For instance, AD RMS can be used if someone sends an e-mail with a Word document attached that has sensitive information. The sender of the e-mail might want to send it to a group of people but wants to ensure that they do not pass it on to someone who does not have permission to view the document. The sender can go inside Microsoft Outlook Web services, create a new e-mail and set permissions that restrict use of the document and manage credentials, Adams said.  

The sender has control to give read-only privileges or allow people to forward to a particular group inside Active Directory and even encrypt the document. If the recipient of the e-mail can’t authenticate who they are, he or she cannot open the document. Microsoft’s rights management service has been integrated with Microsoft Office 365, the company’s cloud platform that incorporates desktop Office software and server software, such as Exchange and SharePoint.

Adobe's approach

Adobe Systems also has moved enterprise rights management into the cloud. No stranger to document security, the company offers rights management to organizations on premises or through a partnership with Amazon Elastic Compute Cloud. ERM can also be offered as a managed service, said John Landwehr, senior director of enterprise security solutions at Adobe.

Adobe supports a range of technologies to secure documents and help users authenticate electronic communications, such as Federal Information Processing Standard-certified encryption, digital signatures, certified documents, public key infrastructure and smart cards.

For example, the Government Printing Office publishes documents as certified PDFs. A blue ribbon shows up across the top of the document stating that the document has been certified by the Superintendent of Documents, so people know it comes from the government and has not been altered.

If the document is altered, the blue ribbon changes to red, Landwehr said.

Adobe ERM provides a layer of protection that is different from how encryption is traditionally implemented, he said. Content is typically put in an encrypted envelope, and the recipient of the document uses a decrypt key to open the envelope. The contents are then in plain text, open for any to see or pass on.

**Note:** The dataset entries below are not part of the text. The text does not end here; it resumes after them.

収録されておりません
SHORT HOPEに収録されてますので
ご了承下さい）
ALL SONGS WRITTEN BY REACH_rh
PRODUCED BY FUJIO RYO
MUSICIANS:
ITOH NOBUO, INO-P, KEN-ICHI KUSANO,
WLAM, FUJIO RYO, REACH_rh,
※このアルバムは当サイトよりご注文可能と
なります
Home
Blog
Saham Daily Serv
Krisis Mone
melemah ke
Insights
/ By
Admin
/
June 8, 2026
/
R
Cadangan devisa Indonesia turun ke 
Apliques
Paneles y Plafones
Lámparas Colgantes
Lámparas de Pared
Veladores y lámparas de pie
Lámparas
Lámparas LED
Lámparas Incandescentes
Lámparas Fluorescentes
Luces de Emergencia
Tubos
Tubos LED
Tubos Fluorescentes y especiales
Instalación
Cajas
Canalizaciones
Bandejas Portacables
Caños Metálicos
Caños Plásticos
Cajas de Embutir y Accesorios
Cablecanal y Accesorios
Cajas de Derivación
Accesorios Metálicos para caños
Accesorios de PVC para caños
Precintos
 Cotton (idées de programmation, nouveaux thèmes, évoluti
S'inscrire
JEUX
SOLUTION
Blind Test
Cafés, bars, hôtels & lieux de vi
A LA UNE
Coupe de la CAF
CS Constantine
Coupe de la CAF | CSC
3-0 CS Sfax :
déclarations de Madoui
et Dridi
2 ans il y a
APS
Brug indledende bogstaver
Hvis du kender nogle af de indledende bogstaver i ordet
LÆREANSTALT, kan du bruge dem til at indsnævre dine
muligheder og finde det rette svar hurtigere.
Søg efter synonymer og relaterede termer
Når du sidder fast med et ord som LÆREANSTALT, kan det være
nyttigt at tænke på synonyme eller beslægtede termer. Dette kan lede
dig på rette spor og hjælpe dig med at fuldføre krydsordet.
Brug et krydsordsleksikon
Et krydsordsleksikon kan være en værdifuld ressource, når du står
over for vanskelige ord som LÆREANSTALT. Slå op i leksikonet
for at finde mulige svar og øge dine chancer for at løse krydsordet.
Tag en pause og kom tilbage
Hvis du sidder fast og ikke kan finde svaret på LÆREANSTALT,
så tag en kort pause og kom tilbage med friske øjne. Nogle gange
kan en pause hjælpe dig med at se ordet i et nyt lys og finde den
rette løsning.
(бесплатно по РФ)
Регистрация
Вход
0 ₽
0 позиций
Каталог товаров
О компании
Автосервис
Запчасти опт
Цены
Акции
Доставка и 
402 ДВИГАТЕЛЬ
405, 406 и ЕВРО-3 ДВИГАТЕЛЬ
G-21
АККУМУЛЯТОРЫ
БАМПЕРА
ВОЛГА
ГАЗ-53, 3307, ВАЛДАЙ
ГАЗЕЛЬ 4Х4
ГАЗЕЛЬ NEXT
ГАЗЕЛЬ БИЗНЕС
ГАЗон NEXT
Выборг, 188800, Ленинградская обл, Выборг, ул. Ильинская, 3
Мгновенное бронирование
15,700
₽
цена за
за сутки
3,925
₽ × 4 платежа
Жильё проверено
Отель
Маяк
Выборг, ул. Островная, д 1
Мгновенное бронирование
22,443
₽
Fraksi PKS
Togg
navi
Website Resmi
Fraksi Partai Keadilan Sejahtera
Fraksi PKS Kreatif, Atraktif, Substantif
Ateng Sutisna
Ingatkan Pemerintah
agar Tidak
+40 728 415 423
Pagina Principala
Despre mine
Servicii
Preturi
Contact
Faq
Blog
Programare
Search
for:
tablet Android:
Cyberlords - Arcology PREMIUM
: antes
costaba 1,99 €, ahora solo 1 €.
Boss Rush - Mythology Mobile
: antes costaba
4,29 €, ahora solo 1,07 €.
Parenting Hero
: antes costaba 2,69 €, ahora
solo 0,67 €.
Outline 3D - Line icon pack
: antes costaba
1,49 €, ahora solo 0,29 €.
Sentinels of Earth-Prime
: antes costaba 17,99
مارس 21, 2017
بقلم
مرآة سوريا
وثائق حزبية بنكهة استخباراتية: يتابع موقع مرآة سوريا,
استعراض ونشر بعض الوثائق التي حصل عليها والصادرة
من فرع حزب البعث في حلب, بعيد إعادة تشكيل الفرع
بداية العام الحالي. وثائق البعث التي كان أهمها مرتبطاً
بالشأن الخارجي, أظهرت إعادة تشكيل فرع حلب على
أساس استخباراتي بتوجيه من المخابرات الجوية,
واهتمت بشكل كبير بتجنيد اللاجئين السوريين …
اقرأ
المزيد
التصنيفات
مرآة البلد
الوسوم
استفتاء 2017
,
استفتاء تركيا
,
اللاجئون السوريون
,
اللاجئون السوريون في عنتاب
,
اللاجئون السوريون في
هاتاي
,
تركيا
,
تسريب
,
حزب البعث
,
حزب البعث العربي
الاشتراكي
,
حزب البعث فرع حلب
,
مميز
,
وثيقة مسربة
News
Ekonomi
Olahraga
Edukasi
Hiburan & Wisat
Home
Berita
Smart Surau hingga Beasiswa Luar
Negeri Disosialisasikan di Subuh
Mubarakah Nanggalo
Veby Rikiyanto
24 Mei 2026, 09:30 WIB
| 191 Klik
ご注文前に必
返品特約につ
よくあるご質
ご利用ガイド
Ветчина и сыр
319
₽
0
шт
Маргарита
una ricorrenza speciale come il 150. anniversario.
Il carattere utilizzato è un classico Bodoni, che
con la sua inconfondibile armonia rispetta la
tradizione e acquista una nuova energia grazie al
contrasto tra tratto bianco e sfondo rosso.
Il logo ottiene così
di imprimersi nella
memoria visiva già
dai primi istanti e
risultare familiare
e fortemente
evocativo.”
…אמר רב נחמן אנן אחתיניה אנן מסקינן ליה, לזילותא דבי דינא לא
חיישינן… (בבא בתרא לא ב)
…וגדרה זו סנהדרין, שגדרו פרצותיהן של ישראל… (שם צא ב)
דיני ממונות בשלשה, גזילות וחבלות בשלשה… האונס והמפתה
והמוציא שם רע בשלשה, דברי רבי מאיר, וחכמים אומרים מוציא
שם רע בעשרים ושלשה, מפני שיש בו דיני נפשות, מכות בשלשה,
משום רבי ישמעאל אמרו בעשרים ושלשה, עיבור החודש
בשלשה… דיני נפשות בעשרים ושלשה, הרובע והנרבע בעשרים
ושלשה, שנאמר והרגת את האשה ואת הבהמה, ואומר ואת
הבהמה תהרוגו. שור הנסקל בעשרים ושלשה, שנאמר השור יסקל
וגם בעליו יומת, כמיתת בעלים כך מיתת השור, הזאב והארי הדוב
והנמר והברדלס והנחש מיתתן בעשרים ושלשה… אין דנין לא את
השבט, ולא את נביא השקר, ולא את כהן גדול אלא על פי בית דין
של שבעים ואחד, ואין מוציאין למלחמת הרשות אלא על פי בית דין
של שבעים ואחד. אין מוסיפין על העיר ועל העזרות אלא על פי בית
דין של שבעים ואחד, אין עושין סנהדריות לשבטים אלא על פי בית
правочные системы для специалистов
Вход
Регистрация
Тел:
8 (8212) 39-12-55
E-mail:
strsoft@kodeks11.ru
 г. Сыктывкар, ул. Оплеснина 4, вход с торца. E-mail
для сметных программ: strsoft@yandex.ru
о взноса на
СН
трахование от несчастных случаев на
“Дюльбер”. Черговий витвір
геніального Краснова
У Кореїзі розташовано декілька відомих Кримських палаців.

With ERM that uses internal document encryption, there aren’t any unprotected copies. The encryption is inside the file format. Just like a certifying signature, security sticks to the document, Landwehr noted.

Adobe ERM can be deployed three different ways: on premises at an agency or organization; in the cloud, while everything else is on premises; or via rights management and a data storage portal that can be in separate clouds.

David Fletcher, CTO of Utah, which is poised to offer IT services via the cloud to local municipalities throughout the state, said organizations “need to have a data classification system in place that enables them to support role-based authentication.”

“With that in place, we can impose whatever level of security is necessary, regardless of whether the data is stored in the cloud or not,” he said.

“Many cloud technologies are still relatively new and emerging,” Fletcher said. “We are still in the process of updating our overall authentication and security model as it applies to cloud, but there are many promising technologies that we are looking at as we update our standards.”